= IBM airgap =

Airgap is a technique invented by IBM for fabricating small pockets of vacuum in between copper interconnects. The technique belongs to a general class of similar techniques that replaces solid low-κ dielectrics with air-filled or vacuum pockets.

== Description ==
By insulating copper interconnects (wires) on an integrated circuit (IC) with vacuum holes, capacitance can be minimized enabling ICs to work faster or draw less power. A vacuum is believed to be the ultimate insulator for wiring capacitance, which occurs when two adjacent wires on an IC draw electrical energy from one another, generating undesirable heat and slowing the speed at which data can move through an IC. IBM estimates that this technology alone can lead to 35% higher speeds in current flow or 15% lower power consumption.
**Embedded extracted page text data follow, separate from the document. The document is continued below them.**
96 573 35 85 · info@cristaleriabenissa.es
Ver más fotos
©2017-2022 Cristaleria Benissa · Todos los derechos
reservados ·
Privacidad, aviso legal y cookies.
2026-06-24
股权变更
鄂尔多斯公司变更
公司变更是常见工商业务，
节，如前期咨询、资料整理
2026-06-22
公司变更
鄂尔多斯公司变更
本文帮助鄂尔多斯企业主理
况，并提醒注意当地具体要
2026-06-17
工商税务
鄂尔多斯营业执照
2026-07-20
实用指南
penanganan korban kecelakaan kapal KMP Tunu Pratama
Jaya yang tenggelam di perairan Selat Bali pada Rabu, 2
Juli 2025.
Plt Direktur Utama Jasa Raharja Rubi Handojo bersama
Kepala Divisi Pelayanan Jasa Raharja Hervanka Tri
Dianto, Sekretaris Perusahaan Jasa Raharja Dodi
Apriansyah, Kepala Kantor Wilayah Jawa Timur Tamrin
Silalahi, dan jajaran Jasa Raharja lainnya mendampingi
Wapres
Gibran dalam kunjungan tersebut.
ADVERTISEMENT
== Fabrication techniques ==
The technique fabricates air gaps on a large scale by exploiting the self-assembly properties of certain polymers. These polymers can be easily integrated into the process modules (a collection of related steps that fabricate a structure on an integrated circuit) used in conventional CMOS fabrication, avoiding the costs of heavily modifying the process technology (the collection of process modules that produces an integrated circuit).
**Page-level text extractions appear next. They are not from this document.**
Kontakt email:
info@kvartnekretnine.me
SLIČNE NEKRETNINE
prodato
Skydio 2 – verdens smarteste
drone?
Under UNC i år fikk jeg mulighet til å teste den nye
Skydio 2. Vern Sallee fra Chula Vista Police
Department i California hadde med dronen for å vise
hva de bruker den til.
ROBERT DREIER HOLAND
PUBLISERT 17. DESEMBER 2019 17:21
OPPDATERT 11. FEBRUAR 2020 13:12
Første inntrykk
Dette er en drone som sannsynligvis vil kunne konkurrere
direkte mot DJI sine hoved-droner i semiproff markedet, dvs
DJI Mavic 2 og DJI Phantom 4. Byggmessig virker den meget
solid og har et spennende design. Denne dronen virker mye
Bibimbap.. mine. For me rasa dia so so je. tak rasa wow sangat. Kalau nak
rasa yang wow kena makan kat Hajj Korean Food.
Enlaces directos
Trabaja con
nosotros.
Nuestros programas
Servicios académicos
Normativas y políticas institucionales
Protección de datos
The technique deposits a polymer material over the entire wafer, and removes it at a later stage. When the polymer is removed, it creates trillions of evenly spaced vacuum pockets that are 20 nanometers in diameter. IBM has demonstrated this technique in the laboratory, and has deployed it in its East Fishkill, New York fabrication plant, where prototype POWER6 processors using this technology have been fabricated. The technique was scheduled to be featured in production-ready process technology in 2009, as part of IBM's 45 nm node, after which it would also be available to IBM's clients.

== History ==
Airgap was developed in a collaborative effort between IBM's Almaden Research Center and T.J. Watson Research Center, and the University of Albany, New York.